For asset protection trusts, this registration regime would eliminate the anonymity that currently serves as a practical barrier to enforcement. A creditor with a judgment would be able to search the register to identify the trust’s structure and beneficiaries, significantly reducing the cost of obtaining a freezing order. However, the consultation paper explicitly excludes “existing trusts established before the commencement date” from retrospective registration, meaning that trusts established before 2026 would retain their current anonymity.

The SFC’s Stance on Trust-Owned Listed Companies

The Securities and Futures Commission (SFC) has signalled in its 2025 Annual Report that it will increase scrutiny of trust-owned listed companies, particularly where the trust holds more than 30% of the listed entity’s shares. Under the SFC’s revised Code on Takeovers and Mergers (2024), a trust that holds 30% or more of a listed company’s voting rights is deemed to be “acting in concert” with the settlor, unless the trustee can demonstrate independent discretion.

This regulatory stance creates a direct conflict with the asset protection objective: a trust that holds a controlling stake in a HKEX-listed company must now demonstrate that the trustee exercises independent discretion over the voting of those shares, or risk being treated as a single entity with the settlor for takeover and disclosure purposes. The practical consequence is that families using trusts to hold controlling stakes in listed companies must either cede effective control to the trustee or accept that the trust structure will not provide asset protection against creditors.

Actionable Takeaways

  1. Review trustee independence documentation immediately: Ensure that your Hong Kong trustee maintains board minutes, investment committee records, and independent legal advice that demonstrates independent discretion, particularly if the trust holds more than 30% of a listed company’s shares.

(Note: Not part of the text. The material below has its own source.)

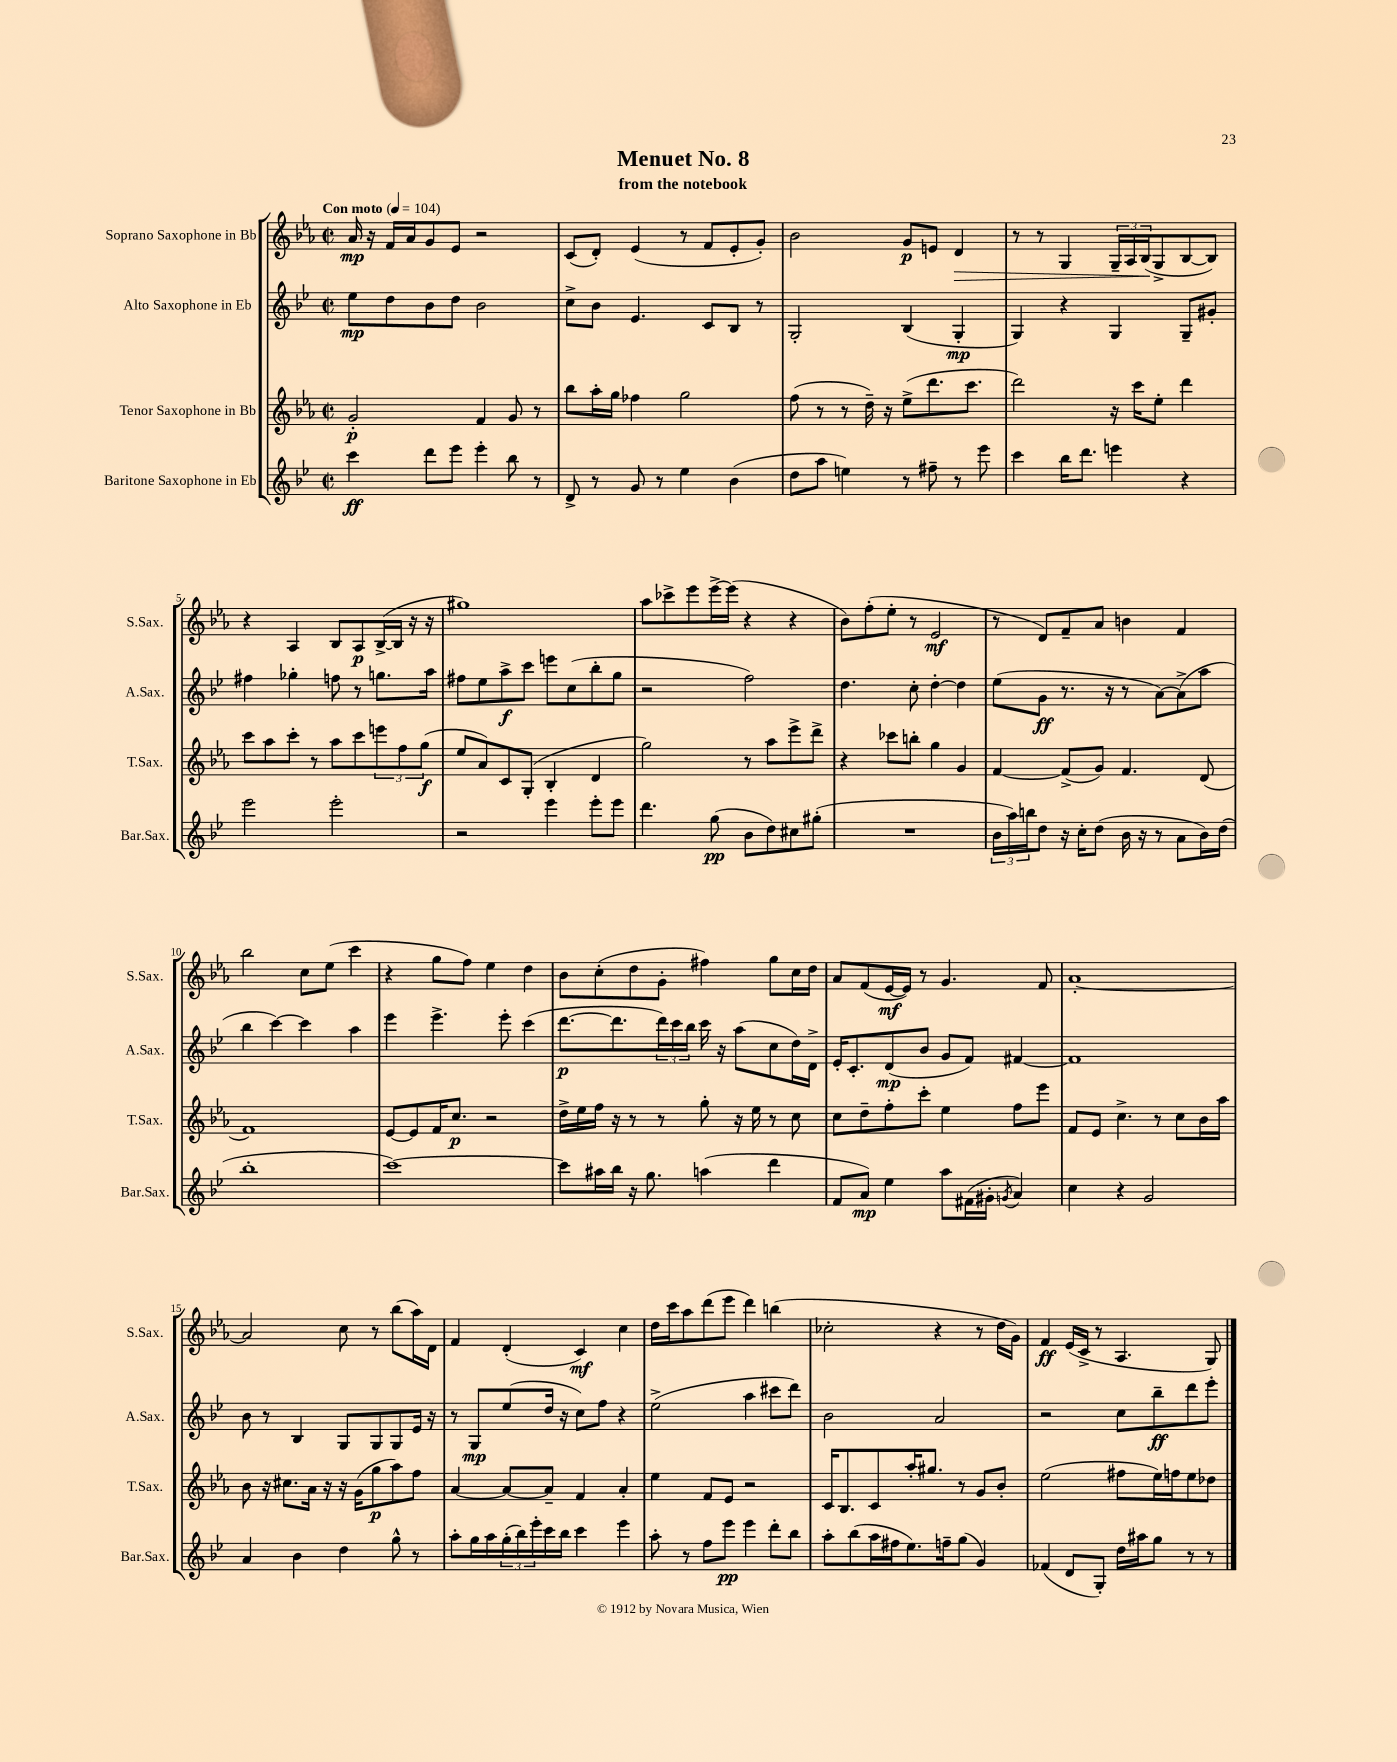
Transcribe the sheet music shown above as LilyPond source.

  2. Consider a firewall jurisdiction as the proper law of the trust: For trusts holding assets exceeding USD 20 million, the cost of establishing a Cook Islands, Nevis, or Belize trust structure is justified by the jurisdictional barrier it creates against creditor enforcement.

  3. Convert liquid assets into illiquid holdings where feasible: A trust holding interests in private BVI or Cayman companies is significantly more difficult to enforce against than a trust holding HKEX-listed equities or Hong Kong property.

  4. Plan for the 2026 trust registration regime: Establish any new trust structures before mid-2026 to avoid retrospective registration obligations, and consider whether the loss of anonymity is acceptable for your family’s wealth planning objectives.

  5. Prepare a creditor response protocol: Document a step-by-step procedure for your trustee to follow in the event of a creditor’s application for a freezing order, including engagement of Hong Kong counsel, assessment of the trust’s proper law defences, and communication with beneficiaries.